WHAT IS NEEDED: In the text on chlorophyll fluorescence in oleander, what were the pots filled with?

TEXT PASSAGE:

Chlorophyll fluorescence technique has been used in several species as an indicator of plant sensitivity to environmental stresses such as salinity (Percival and Fraser, 2001; Percival et al., 2003; Smillie and Nott, 1979), drought (Percival and Sheriffs, 2002), heat (Hetherington et al., 1983; Percival, 2005; Yamada et al., 1996), chilling (Hakam et al., 2000; Lurie et al., 1994; Percival and Henderson, 2003; Wilson and Greaves, 1990), and freezing (Forney et al., 2000; Zulini et al., 2010).
Several studies have indicated that reductions in chlorophyll fluorescence occur in plants at temperatures near their chilling threshold. Smillie and Nott (1979) reported that the decrease in chlorophyll fluorescence of leaves during rapid chilling at 0 °C can be used as an index of the chilling sensitivity of plant species. Khanizadeh et al. (2000) and Sthapit et al. (1995) suggested that chlorophyll fluorescence can be used for estimating the stress tolerance of strawberry and rice, respectively, which is useful in selecting resistant spring frost selections in breeding programs.
This investigation focuses on oleander, an evergreen shrub from the Mediterranean regions of southern Europe, which is of great importance in the commercial production of potted plants and is much appreciated for its ornamental value. The objective of this study was to characterize freezing-induced changes in chlorophyll fluorescence parameters of two cultivars of oleander with different degrees of sensitivity to freezing temperatures and relate these indicators with visual symptoms of freezing injury in leaves.
Materials and Methods
Plant material and growing conditions.
Two experiments were carried out in 2009 and 2010. In both years, plants from rooted cuttings in June of two oleander cultivars (Nerium oleander L. ‘Yellow’ and ‘Pink’) were cultivated in brown polyvinyl chloride pots of 2.8 L volume, 17 cm upper internal diameter, and 16 cm height. The pots were filled with a mixture of coconut fiber-bark and perlite (4/1, v/v) and placed in an open-air plot of 100 m2 at the Experimental Agro-Food Station of the Polytechnic University of Cartagena, (lat. 37°35′ N, long. 0°59′ W). The pots were placed on a metal grille with a 16 × 16-cm mesh that kept them off the ground by solid blocks 60 × 40 × 40 cm. Both experiments began in the first week of October and finished in the first week of June. During the experiments, the temperature was taken from a Meteorological Station sited 100 m from the experimental plot. The temperatures in the open air during the experiment periods were 13.5 and 12.6 °C (minimum), 17.6 and 17.2 °C (average), and 22.4 and 21.8 °C (maximum) in the first and second experiments, respectively.

DATASET ENTRIES:
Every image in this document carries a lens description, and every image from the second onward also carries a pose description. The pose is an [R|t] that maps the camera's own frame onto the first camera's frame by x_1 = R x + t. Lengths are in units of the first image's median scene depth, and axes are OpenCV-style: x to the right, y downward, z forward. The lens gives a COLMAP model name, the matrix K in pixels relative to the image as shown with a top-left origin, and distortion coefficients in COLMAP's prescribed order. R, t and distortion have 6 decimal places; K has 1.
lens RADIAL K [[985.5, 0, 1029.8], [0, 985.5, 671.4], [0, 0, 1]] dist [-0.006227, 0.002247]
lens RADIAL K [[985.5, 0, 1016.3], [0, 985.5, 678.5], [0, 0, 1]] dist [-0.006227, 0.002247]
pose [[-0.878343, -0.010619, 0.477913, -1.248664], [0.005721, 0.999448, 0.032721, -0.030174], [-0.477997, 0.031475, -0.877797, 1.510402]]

--

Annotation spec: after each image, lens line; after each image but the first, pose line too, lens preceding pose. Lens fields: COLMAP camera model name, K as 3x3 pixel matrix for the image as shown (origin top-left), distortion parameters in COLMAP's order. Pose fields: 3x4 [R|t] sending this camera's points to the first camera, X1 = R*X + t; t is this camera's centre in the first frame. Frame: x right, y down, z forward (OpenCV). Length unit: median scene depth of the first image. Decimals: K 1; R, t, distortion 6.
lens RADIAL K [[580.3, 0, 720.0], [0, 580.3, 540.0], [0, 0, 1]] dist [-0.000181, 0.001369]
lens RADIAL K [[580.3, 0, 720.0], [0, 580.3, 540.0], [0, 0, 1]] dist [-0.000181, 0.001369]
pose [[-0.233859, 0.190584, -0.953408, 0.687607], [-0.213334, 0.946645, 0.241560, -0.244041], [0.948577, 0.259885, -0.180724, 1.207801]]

...

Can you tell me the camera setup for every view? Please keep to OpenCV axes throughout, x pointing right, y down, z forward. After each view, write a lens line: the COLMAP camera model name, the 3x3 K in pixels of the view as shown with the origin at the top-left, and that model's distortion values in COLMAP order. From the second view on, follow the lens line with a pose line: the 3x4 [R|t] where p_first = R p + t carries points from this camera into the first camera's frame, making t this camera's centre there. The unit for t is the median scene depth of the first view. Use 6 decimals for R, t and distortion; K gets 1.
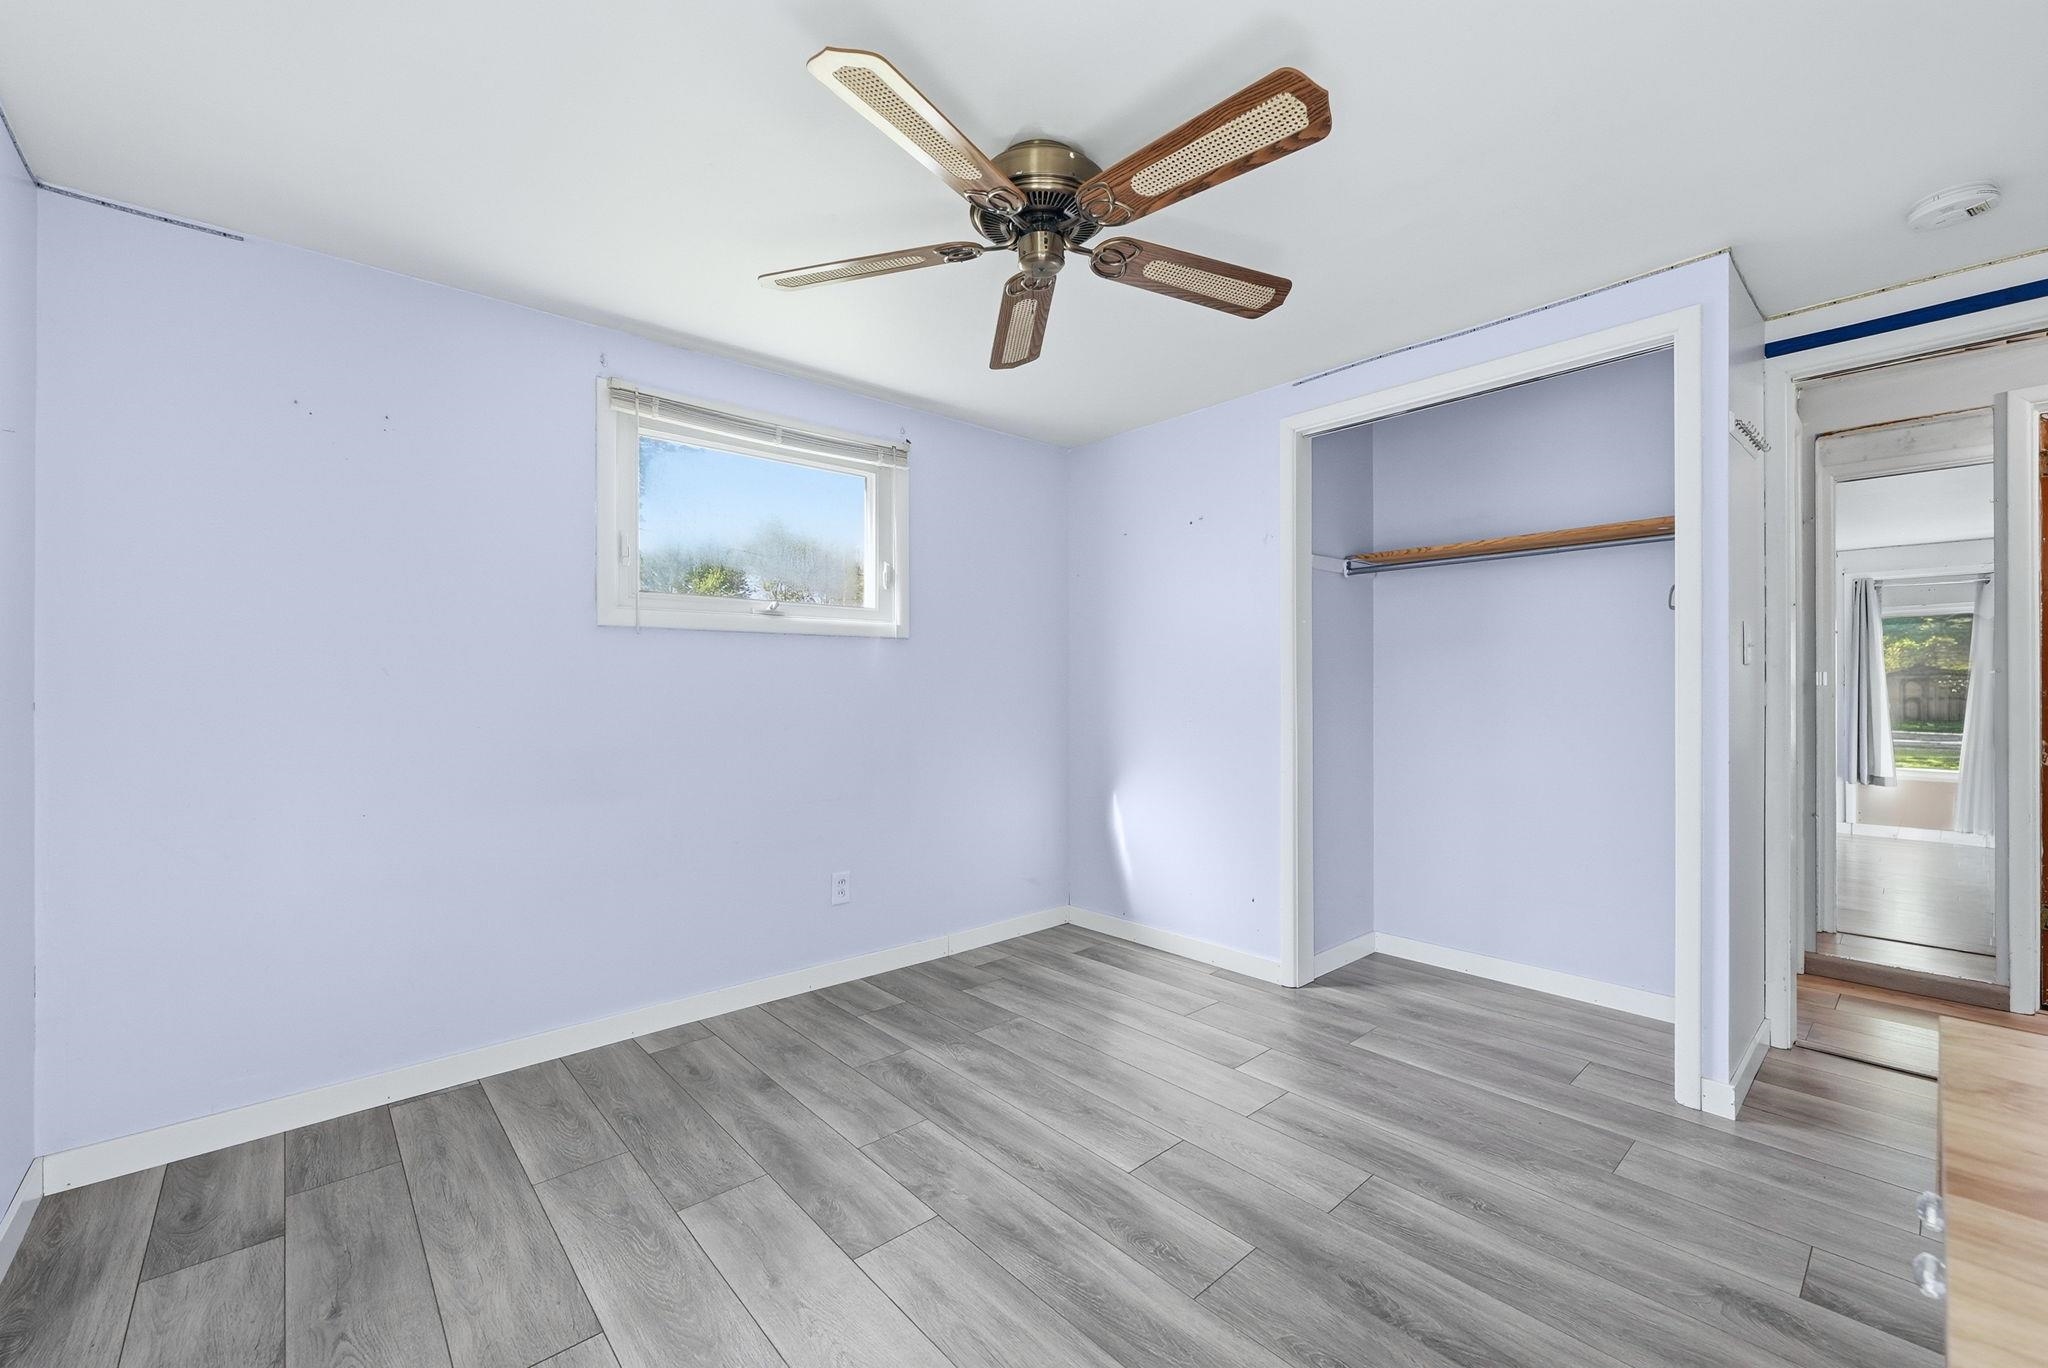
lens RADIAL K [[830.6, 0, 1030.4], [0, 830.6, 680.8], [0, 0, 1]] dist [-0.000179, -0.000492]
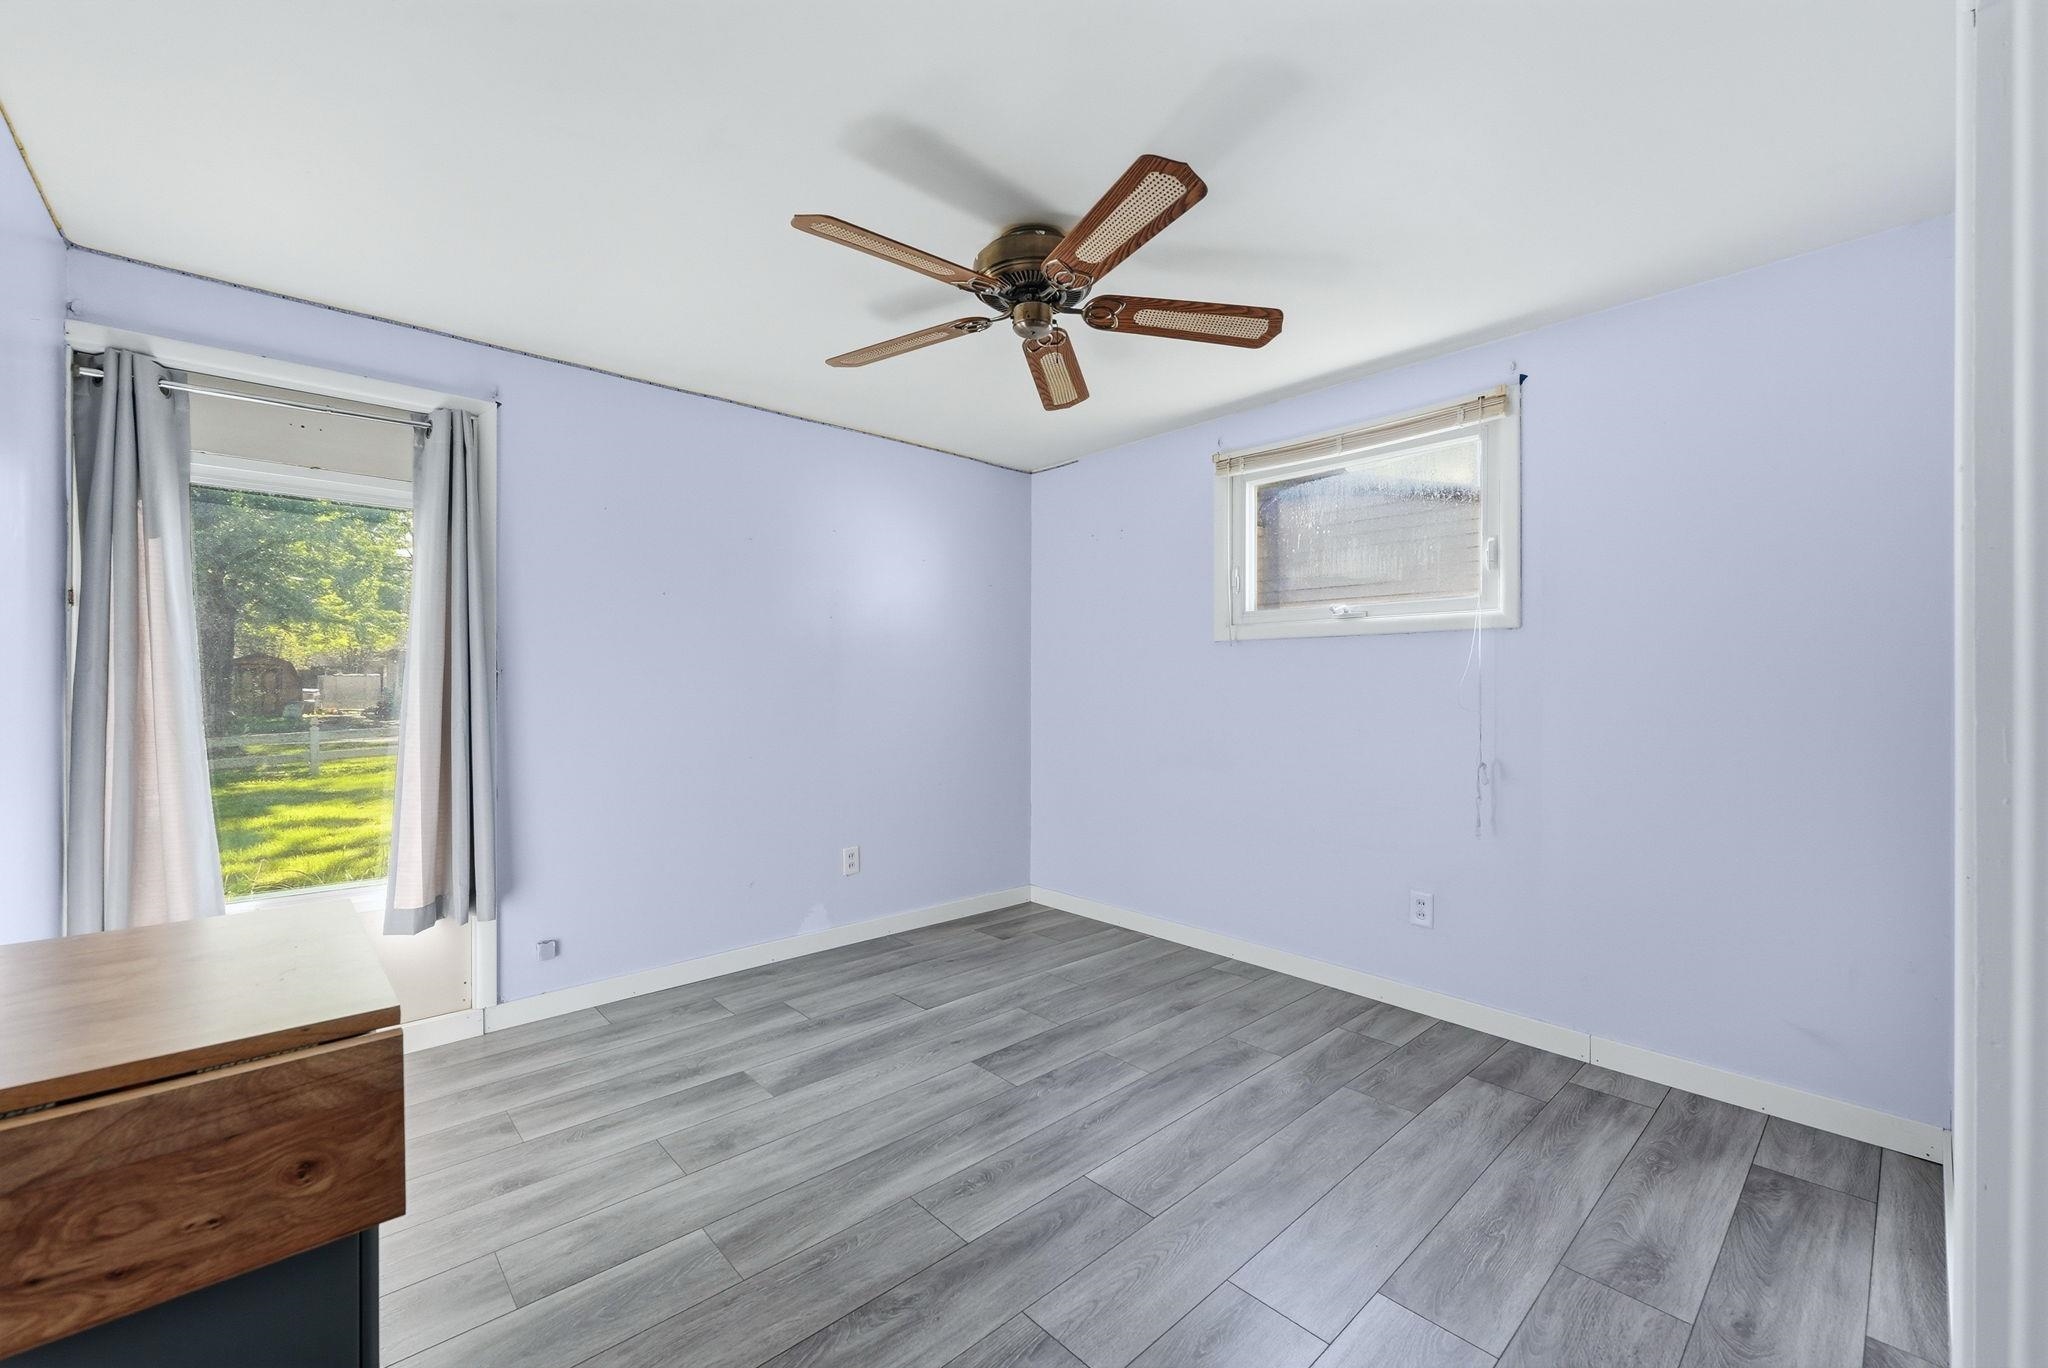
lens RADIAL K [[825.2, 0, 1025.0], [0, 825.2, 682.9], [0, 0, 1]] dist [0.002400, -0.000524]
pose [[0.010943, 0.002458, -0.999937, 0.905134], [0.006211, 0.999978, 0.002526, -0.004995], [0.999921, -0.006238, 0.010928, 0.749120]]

RESULT OF THE EXERCISE: A mixture of coconut fiber-bark and perlite (4/1, v/v).